**Exercise:** Nothing but the lines from the one containing "woven basket: present" through the one containing "pouf: none [379,697,510,768]", both included, should be given again, each exactly as written below.

**Records provided:**
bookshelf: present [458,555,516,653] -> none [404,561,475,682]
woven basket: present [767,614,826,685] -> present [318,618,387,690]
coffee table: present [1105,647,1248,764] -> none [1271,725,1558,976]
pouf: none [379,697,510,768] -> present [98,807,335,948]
* * *
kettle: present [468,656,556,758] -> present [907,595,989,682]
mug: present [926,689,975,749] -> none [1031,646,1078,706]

**Task result:**
woven basket: present [767,614,826,685] -> present [318,618,387,690]
coffee table: present [1105,647,1248,764] -> none [1271,725,1558,976]
pouf: none [379,697,510,768] -> present [98,807,335,948]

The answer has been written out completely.